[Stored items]

= = =

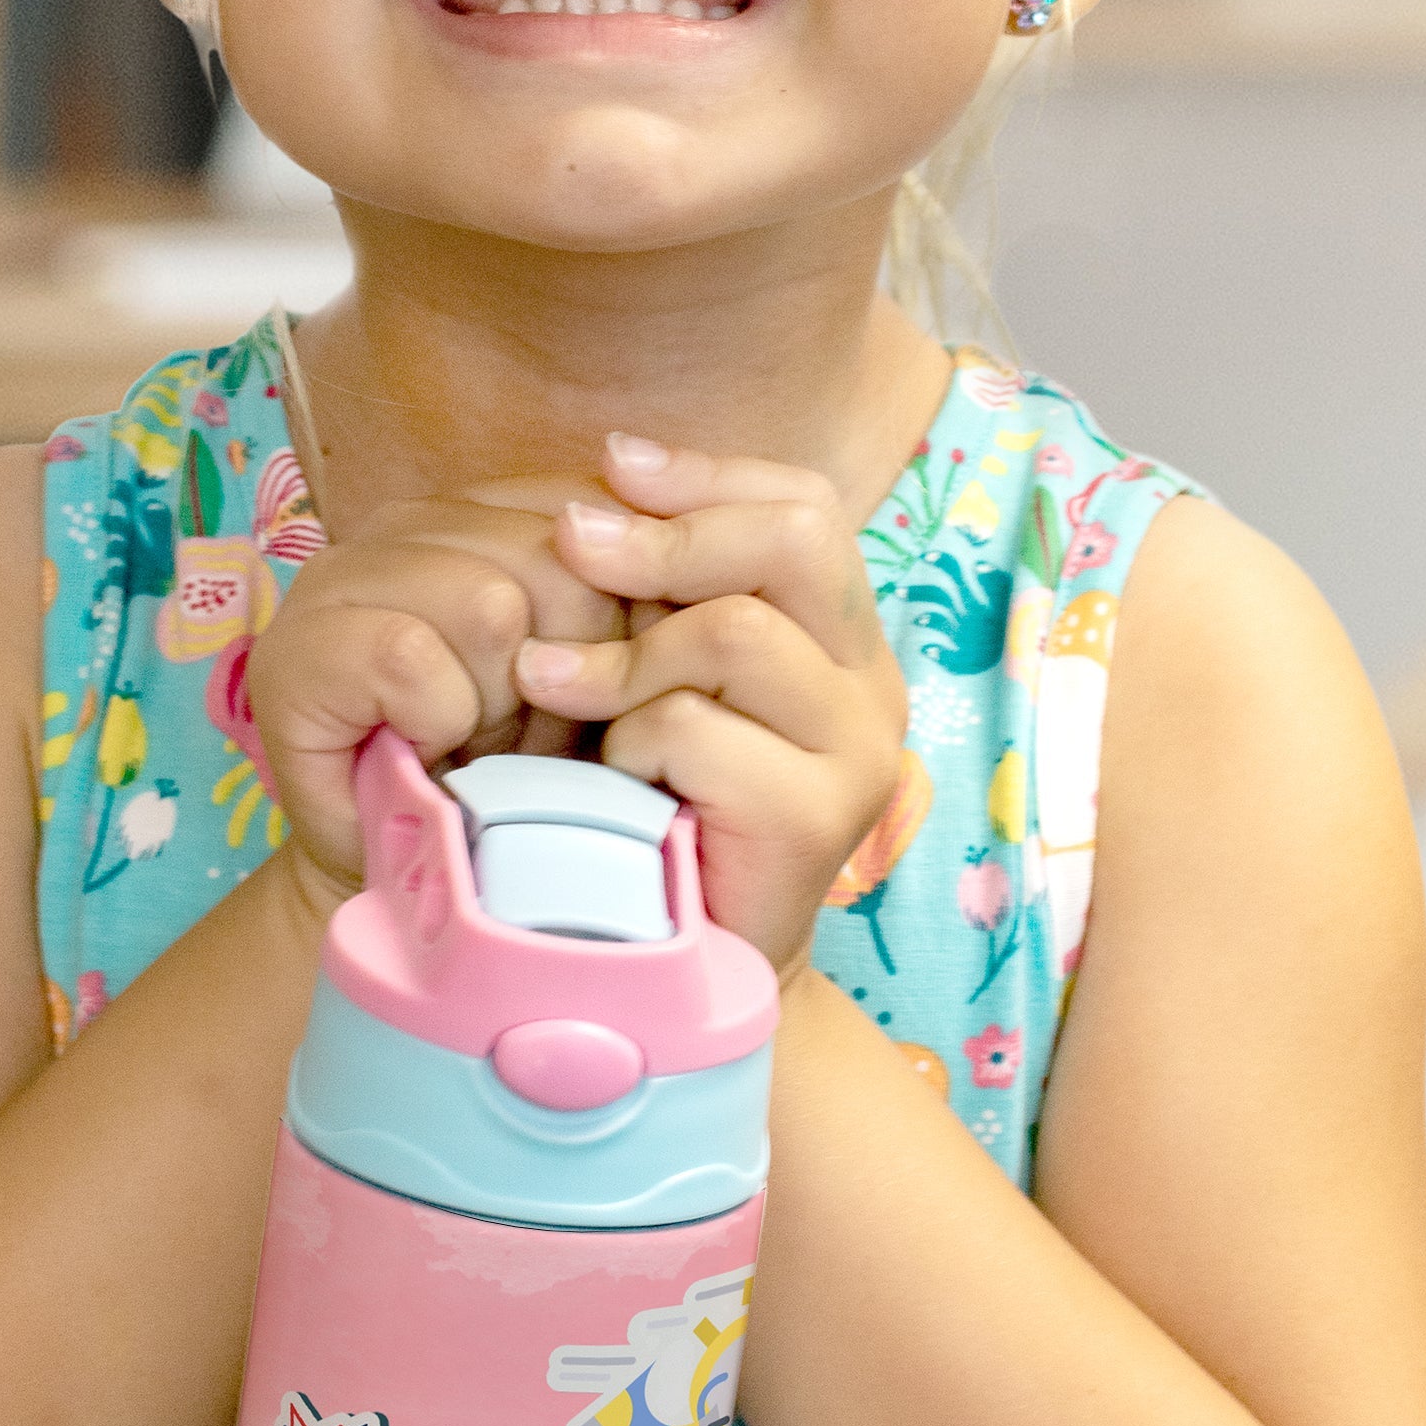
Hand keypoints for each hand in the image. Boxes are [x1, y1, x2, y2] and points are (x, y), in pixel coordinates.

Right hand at [244, 479, 622, 912]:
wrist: (417, 882)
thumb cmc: (522, 775)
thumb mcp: (602, 677)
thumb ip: (639, 600)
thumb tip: (696, 560)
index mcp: (492, 510)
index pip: (603, 511)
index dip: (630, 615)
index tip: (605, 691)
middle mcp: (412, 519)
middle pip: (560, 560)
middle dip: (572, 674)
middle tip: (534, 735)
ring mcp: (344, 574)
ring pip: (487, 605)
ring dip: (502, 706)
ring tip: (481, 744)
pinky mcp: (298, 648)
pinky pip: (411, 660)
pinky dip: (436, 723)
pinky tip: (425, 749)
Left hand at [510, 433, 910, 975]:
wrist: (686, 962)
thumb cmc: (655, 806)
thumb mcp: (657, 676)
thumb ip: (659, 593)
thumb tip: (601, 484)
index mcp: (841, 636)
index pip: (804, 506)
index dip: (709, 473)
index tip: (613, 463)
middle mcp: (872, 684)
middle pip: (794, 540)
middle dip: (667, 533)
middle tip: (569, 540)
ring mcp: (859, 752)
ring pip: (734, 633)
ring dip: (625, 654)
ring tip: (554, 687)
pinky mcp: (820, 817)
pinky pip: (697, 731)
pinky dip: (630, 745)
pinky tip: (613, 783)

= = =

Exercise: Your task is to list each line of the records with the word "index".

Exercise solution:
index mcp: (492, 510)
index pip: (603, 511)
index dip: (630, 615)
index tip: (605, 691)
index mcp: (841, 636)
index pip: (804, 506)
index dip: (709, 473)
index tip: (613, 463)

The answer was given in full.